Exercise set
- A) Name every food that the dietitian's post says should replace the grain group during the four-week restriction.
- B) From the dietitian's post, quote the passage starting with "I will apologize" and going on through "better nutrition advice.".
═════ Source text ═════
I will apologize in advance if you are one of the MDs who study the science before they dispense nutrition advice to their patients.  But this morning I was mad, really mad.  Mad enough to feel like giving up on my mission to reach the mainstream adults and their children who desperately need better nutrition advice.

In my state’s health care system, an MD can pull rank on an RD on just about anything – and that includes being an “authority” on nutrition.  This is somewhat common, despite their lack of training beyond a few hours of nutrition that most medical students receive.  Compare that to my several thousands of hours spent in undergraduate and graduate level classes, a 10-month internship, multiple conferences, seminars, webinars, regular reading of articles and books, conversations with peers, and conversations with experts in the ever-evolving field of nutritional science, medicine, and practice.  But then, I am just a lowly RD, so what could I really know?

Do not arouse the wrath of the great and powerful Oz!

Case in point: today I received an email from the mother of a 6 year old girl who I am seeing for chronic constipation.  The mother’s goal is to wean her daughter off Miralax which she has been dependent on since the age of 2; even though the child’s gastroenterologist feels this is not a concern.  My recommendations included a higher fat,  more adequate protein diet, emphasizing natural fats and including some dairy fat.  (Mother had already tried a dairy-free diet without results, but we may have to try this again).  I also asked the mother to restrict all wheat products for 4 weeks until our next session, substituting potatoes, sweet potatoes, and some rice/rice pasta for the grain group.  This is without knowing if this young girl had been tested for celiac disease or not.  Note – the young girl is very thin for her age and I suspect some sort of malabsorption or gut dysfunction.  I also gave her a good probiotic.

Anyway, the mother spoke with the MD after our initial session, and confirmed that her daughter had tested negative for celiac.  Furthermore, the MD did not think it was necessary to restrict gluten/grains/wheat, and besides, the mother noticed no difference in daughter after one week on wheat-free diet.  She added lightheartedly that they “missed pizza” and was “glad not to have to do this anymore.”  As expected, the MD also disagreed with my higher fat diet recommendations, but the mother was okay with a higher fat diet.  In fact, she purchased a Nourishing Traditions Cookbook per my advice and had already visited our local artisanal cheese shop to find good full-fat cheese.
═════ Data for review ═════
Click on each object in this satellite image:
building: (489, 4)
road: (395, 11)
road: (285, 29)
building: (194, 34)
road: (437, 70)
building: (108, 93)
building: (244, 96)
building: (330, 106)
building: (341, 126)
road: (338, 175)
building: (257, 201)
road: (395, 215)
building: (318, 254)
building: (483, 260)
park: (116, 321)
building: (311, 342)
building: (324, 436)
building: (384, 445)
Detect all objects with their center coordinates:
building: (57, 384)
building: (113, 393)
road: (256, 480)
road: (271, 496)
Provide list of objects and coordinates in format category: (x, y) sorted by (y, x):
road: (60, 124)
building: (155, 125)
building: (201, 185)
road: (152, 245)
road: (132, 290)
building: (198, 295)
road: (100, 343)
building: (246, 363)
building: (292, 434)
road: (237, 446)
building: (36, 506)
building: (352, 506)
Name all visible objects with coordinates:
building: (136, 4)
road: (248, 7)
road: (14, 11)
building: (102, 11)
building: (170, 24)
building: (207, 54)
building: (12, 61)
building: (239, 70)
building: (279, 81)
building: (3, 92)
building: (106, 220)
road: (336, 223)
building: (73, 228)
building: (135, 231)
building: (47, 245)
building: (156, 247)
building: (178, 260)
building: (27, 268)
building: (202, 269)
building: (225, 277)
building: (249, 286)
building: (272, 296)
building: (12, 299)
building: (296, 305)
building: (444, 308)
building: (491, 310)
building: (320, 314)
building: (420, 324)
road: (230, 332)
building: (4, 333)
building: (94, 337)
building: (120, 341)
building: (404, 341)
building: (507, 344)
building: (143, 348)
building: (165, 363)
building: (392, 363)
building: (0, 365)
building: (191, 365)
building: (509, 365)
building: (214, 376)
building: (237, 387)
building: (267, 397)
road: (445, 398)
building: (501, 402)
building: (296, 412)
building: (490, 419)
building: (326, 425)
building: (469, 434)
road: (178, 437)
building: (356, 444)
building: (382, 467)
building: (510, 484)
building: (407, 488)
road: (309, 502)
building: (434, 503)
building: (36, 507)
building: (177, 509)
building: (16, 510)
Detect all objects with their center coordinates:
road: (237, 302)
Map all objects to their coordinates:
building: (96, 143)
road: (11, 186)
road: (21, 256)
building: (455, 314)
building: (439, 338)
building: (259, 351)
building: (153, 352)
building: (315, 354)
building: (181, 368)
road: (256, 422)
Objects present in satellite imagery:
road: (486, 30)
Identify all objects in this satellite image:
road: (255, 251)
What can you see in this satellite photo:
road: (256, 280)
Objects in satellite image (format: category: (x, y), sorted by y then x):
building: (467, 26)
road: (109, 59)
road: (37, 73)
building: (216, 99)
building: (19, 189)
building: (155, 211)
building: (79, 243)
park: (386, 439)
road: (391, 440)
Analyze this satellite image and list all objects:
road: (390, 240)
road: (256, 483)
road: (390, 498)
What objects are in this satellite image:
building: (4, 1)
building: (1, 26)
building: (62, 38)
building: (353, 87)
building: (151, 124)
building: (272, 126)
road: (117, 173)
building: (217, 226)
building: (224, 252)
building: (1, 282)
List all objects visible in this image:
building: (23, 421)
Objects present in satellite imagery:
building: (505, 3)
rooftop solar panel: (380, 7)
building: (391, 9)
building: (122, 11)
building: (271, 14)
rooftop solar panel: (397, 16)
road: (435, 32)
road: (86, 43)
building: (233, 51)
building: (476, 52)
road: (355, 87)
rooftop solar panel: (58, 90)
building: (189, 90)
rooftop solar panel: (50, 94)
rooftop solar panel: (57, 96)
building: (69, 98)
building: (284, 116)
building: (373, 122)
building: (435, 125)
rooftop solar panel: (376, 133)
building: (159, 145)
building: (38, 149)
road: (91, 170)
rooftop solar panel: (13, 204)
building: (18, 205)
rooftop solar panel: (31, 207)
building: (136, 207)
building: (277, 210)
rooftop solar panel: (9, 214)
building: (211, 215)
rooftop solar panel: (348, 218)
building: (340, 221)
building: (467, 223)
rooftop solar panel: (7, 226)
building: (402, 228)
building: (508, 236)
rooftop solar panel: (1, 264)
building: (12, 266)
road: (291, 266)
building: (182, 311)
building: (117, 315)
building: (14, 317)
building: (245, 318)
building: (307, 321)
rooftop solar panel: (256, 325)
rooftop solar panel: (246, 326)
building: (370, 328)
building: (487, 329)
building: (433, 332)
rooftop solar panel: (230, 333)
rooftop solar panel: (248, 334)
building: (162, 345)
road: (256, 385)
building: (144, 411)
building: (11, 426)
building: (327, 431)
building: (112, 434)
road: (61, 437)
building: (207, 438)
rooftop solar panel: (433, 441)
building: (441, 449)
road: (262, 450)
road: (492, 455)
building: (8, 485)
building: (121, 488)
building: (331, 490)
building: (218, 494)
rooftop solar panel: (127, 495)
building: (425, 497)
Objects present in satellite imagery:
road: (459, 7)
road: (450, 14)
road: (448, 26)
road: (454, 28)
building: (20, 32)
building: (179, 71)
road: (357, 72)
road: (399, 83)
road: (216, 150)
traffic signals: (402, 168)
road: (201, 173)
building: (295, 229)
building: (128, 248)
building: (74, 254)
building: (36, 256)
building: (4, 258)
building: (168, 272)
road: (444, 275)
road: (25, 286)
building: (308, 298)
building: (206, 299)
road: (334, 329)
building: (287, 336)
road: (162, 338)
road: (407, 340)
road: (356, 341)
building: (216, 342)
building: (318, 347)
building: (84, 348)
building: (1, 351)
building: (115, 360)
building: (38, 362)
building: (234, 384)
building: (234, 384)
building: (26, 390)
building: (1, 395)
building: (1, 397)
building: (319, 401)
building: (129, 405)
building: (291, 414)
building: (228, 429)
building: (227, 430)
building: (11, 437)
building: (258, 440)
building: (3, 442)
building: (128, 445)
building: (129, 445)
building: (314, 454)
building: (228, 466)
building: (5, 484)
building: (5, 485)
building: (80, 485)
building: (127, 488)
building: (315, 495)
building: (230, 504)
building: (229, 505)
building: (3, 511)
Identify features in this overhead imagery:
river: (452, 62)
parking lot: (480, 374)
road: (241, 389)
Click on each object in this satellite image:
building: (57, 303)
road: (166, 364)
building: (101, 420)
═════
Written answers
- A)
- Potatoes
- Sweet potatoes
- Rice/rice pasta

- B)
I will apologize in advance if you are one of the MDs who study the science before they dispense nutrition advice to their patients.  But this morning I was mad, really mad.  Mad enough to feel like giving up on my mission to reach the mainstream adults and their children who desperately need better nutrition advice.